Friday, September 23, 2011

Can I start again?

I've been quiet. Many reasons for that. Mostly because my marriage looked like it was going to explode in to little bits and I wasn't ready to share that after all the emotional upheaval of the cycles.

Then blogger got blocked at work, where I spend most of my day online. When I get home I rarely turn a computer on. I just don't see the point as I have to be on one all day. But it's back now so I'm on it like white on rice.

So I'm going to start again with you. This blog will be conversations with myself about things I need to talk about. Be that marriage, infertility, work crazy, etc. I'm just going to speak as though I'm telling you the story. This will not be what I think I should say but rather what I want to say. I will not sensor myself

So lets start here and now.

September 2011 already?! Where did the year go? I really do think of this as my lost year. I lost sight of myself and the important things I want. My marriage went through a really rough patch. Like packing-up-my-stuff-trying-to-find-an-apartment rough patch. When things started to get better there I went back to therapy just to finally figure out what I actually wanted out of all of this.  That doesn't sound difficult at all right? Wrong. After much discussion I figured out the only reason I put the "i-don't-want-a-family" face on was because I was just too hurt and tired of failing.

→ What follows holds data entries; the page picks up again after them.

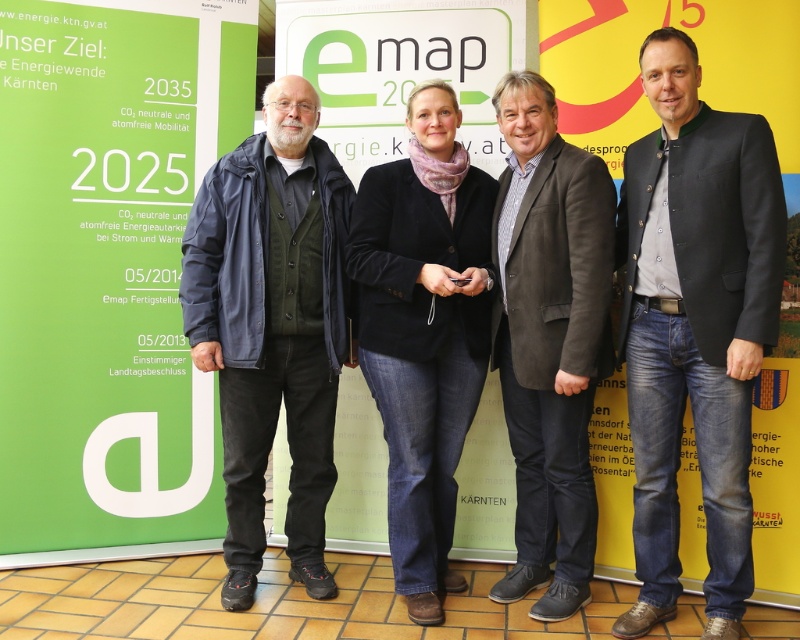
Which of these two, dark gray suit at center or velvet black blazer at center, stands shorter?

Standing shorter between the two is velvet black blazer at center.

Between dark gray suit at center and velvet black blazer at center, which one is positioned lower?

velvet black blazer at center is lower down.

Who is more forward, (722,616) or (430,577)?

Positioned in front is point (722,616).

Image resolution: width=800 pixels, height=640 pixels. In order to click on dark gray suit at center in this screenshot , I will do `click(696, 324)`.

Looking at this image, between green matte sign at center and brown suede jacket at center, which one is positioned higher?

green matte sign at center

Is green matte sign at center bigger than brown suede jacket at center?

Incorrect, green matte sign at center is not larger than brown suede jacket at center.

What do you see at coordinates (402, 67) in the screenshot?
I see `green matte sign at center` at bounding box center [402, 67].

Where is `green matte sign at center`? green matte sign at center is located at coordinates (402, 67).

Between green paperboard sign at left and dark gray suit at center, which one is positioned higher?

green paperboard sign at left

Who is more forward, (130, 497) or (741, 152)?

Point (741, 152) is in front.

I want to click on green paperboard sign at left, so click(110, 269).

We've not tried at all since December 2010's cycle didn't work out. We've been saving for IVF and will probably take that leap in the new year, if the 2 cycles of injections don't work. I had a conversation with a friend and she suggested that maybe I should see a hypnotist. I followed the advice and went for my first appointment earlier in the week. Am I 100% that this will work? No. But I have faith and it's time I exercised it.

Weight wise I'm above 200 again. Not sure exactly what at right now but I know it's over the limit. The truth with my weight is that I don't care right now. Or maybe I don't care enough to deny myself when I have a craving or desire for something. Am I loving the body? Not completely, I do love the fact I have some boobs, not lovin the jiggly belly though. That was probably TMI but seriously I've been an A cup for most of my life, I'm dancing in glee for the fact I got some C boobies, never mind the fact the tummy is larger than the boobs.

On the work front I'm not completely happy. I got a great raise in my review this year (woo 7%) but didn't get the title change I was angling for, so that's frustrating. My husband pointed out that maybe I just need to be sitting at this desk longer for that to happen. I suppose he's right but it doesn't make my ambition crazed side very happy. Oh well.

I suppose that's enough for now. Thanks for listening.